*** Opening of READING PASSAGE ***

JP1/Software Distribution enables you to use the managing server to obtain patches provided by Microsoft, such as security updates and service packs. You can then use the remote installation facility to apply the obtained patches to clients. You can also obtain information about the patches (patch information) that have already been applied to the clients (or not applied to clients). This means that you can use JP1/Software Distribution for centralized management of the entire operation flow from obtaining patches to managing their application status.

Thus, by using JP1/Software Distribution to manage the application status of patches, you can maintain system security based on the timely and accurate application of patches, without having to deploy WSUS.

To obtain patches, you first obtain a patch information file. For details about how to obtain the current patch information file, see the Readme file for JP1/Software Distribution Manager.

The patch information file contains information about patches available from Microsoft. You use this file to decide which patch data you wish to obtain. The patch information file is updated based on the patches that are currently being provided by Microsoft.

The following figure shows the operation flow for centralized management of patch application status.

Figure 1-16 Operation flow for centralized management of patch application status

Management of patch application status is separated into the following three operations:

• Obtaining patches to be applied to clients
• Distributing the obtained patches
• Detecting client patch information

The following subsections explain these operations.

(a) Obtaining patches to apply to clients

You obtain patches based on the information in the patch information file. JP1/Software Distribution enables you to manage patch acquisition status and to configure your system to obtain patches automatically. You can also automatically package the patches you have obtained.

For details about the patch acquisition feature, see 2.7.1 Obtaining patches to apply to clients.

*** Close of READING PASSAGE ***
*** Opening of DATASET CONTENT ***

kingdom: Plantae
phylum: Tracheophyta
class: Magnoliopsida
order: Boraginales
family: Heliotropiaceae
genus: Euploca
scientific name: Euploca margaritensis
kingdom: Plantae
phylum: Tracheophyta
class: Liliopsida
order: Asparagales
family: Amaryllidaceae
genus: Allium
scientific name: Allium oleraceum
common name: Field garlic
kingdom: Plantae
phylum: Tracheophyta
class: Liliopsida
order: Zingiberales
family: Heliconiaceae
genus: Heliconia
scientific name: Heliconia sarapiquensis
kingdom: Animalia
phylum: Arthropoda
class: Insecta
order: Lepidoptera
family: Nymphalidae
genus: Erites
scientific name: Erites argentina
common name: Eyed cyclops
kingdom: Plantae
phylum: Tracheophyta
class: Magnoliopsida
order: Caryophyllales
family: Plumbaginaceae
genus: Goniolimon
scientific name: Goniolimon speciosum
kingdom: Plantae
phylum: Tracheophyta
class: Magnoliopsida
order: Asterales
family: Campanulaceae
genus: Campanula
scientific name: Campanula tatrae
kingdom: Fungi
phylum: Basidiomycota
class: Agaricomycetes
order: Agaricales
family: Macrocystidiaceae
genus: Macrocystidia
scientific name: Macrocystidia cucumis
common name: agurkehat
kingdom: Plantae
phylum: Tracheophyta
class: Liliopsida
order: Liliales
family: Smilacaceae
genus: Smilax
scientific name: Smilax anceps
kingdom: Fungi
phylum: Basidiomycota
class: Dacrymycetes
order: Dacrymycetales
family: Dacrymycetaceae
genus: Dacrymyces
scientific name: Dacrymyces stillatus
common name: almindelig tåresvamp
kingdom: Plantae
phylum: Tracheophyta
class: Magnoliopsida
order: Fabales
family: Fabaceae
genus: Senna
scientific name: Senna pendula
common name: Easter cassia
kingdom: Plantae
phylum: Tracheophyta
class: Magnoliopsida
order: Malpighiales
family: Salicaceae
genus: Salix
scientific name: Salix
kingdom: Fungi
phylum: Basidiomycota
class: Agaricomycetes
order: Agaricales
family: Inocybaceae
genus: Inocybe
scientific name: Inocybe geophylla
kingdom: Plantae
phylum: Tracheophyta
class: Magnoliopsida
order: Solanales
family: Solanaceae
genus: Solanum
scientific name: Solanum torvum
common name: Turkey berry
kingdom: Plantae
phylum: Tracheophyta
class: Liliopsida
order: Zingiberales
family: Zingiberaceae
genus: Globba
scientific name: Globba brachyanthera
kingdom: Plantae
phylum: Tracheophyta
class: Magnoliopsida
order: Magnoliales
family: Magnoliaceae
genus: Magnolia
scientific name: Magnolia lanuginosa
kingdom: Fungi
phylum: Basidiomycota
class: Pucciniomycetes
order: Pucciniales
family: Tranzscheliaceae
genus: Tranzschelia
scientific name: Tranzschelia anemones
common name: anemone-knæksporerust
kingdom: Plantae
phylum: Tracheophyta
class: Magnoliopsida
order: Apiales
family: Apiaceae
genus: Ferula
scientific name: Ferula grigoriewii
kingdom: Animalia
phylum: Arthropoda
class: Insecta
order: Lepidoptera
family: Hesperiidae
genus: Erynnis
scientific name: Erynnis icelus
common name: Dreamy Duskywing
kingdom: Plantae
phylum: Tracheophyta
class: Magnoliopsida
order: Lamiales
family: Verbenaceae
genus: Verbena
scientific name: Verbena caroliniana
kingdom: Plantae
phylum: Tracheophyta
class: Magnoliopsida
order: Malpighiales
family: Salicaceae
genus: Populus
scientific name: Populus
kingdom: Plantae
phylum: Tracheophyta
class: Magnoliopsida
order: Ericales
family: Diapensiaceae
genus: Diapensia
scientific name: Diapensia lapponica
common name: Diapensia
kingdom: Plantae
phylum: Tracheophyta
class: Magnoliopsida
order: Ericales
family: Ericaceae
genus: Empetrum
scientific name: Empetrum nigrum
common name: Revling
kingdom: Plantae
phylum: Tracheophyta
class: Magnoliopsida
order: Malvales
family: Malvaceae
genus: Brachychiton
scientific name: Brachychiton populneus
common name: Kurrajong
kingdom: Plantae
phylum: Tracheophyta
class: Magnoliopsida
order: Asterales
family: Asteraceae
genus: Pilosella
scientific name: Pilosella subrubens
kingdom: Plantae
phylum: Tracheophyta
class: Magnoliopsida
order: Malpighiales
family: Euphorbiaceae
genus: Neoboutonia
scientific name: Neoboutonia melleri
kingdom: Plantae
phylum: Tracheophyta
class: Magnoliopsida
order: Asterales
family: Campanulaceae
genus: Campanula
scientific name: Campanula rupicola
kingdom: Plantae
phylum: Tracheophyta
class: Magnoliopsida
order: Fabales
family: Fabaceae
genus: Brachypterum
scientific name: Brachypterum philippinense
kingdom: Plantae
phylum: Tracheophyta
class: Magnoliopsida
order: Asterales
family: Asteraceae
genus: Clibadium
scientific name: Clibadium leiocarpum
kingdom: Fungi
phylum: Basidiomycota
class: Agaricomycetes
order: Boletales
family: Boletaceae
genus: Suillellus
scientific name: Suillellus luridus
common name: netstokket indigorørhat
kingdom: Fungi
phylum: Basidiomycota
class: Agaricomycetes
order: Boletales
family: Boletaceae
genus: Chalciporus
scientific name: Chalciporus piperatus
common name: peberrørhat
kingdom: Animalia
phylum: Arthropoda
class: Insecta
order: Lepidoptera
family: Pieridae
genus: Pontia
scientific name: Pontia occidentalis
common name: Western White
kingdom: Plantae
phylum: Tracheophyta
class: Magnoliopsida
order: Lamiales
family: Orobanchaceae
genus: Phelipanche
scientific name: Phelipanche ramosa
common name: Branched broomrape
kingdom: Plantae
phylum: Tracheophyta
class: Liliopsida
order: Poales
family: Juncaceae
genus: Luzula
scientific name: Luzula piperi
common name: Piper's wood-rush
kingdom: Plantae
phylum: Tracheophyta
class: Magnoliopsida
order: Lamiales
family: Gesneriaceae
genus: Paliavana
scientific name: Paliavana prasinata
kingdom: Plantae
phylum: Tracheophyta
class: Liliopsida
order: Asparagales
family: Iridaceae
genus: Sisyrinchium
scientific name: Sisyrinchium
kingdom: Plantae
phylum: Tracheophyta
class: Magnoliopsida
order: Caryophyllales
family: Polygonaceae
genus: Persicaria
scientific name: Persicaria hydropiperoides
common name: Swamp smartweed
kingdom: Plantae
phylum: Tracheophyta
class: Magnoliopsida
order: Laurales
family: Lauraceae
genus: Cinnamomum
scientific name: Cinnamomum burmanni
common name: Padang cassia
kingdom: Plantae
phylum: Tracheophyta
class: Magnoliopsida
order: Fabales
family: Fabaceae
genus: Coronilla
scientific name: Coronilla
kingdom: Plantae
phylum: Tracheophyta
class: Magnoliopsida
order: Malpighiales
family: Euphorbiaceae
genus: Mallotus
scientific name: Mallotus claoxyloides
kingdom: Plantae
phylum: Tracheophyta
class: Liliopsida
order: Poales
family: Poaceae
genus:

*** Close of DATASET CONTENT ***

EXERCISES =
#1 According to the passage on JP1/Software Distribution patch management, where can you find details about obtaining the current patch information file?
#2 List the three operations into which the passage on JP1/Software Distribution patch management separates the management of patch application status.
#3 Extend the passage on JP1/Software Distribution patch management, beginning right after its final sentence and keeping the same textbook style.

OUTPUTS BY TASK =
#1 In the Readme file for JP1/Software Distribution Manager.

#2
- Obtaining patches to be applied to clients
- Distributing the obtained patches
- Detecting client patch information

#3
(b) Distributing the obtained patches

You use the software distribution facility to apply the obtained patches to the clients. A package can be created automatically when patches are obtained, which relieves you of having to perform the packaging work.

For details about the software distribution facility, see 2.1 Software distribution (remote installation).

(c) Detecting client patch information

You use WUA or MBSA 1.2.1 to detect information about patches at clients. Client patch information can be collected and managed as software information.

For details about the patch information detection feature, see 2.7.2 Detecting client patch information.

Some WSUS security update management tasks can be distributed from JP1/Software Distribution.

By linking with WSUS, you can use JP1/Software Distribution to create a WSUS computer group and update the approval status of security updates, which reduces the burden of managing security updates.

For details about the functions that can be linked with WSUS, see 2.7.3 Linking with WSUS to manage security updates.

If a problem occurs with the available capacity in a hard disk or in memory at a client, the client system monitoring facility can send an alert to the central server and the system administrator can check the alert log file or use the Event Viewer to check the situation. This enables the system administrator to monitor the status of the entire client system.

The client user can also be alerted to a problem by a means such as a pop-up message, thus facilitating local system management.

To implement alerts, you start the system monitoring facility at each client and set it up so that alerts will be sent to a higher JP1/Software Distribution system. The alert information will be relayed if there is a relay system between the client and the managing server. This enables the managing server and relay system to monitor for any alert status in any of the lower-level clients.

The following figure gives an overview of client system monitoring.

Figure 1-17 Client system monitoring

Managing server and relay system can check CSV files and the Windows NT Event Viewer for alert information. They can also send messages to JP1/IM.

For details about monitoring client systems by means of alert reports, see 2.7.4 Monitoring client systems.

To send information, such as notes and warnings, to a client, the administrator can execute the Report message job to send a message to the client at the job destination. Any information can be specified as the message. You can select whether to send the message in text format or in HTML format. This does not take up space in the client's PC memory because there is no need to send a package, and the message is deleted once it is read by the client. This facility is useful for sending a warning message to a specific client where there is a security problem, or for sending system maintenance information to multiple clients in the batch mode.

The following figure shows an overview of message transmission to a client.

Figure 1-18 Message transmission to a client

For details about sending messages to clients, see 2.7.5 Sending messages to clients.

AMT Linkage, which is provided as a component of JP1/Software Distribution, enables you to use AMT power control to control any of your client computers that support AMT. Note, however, that you cannot use this power control on clients that are in a wireless LAN environment.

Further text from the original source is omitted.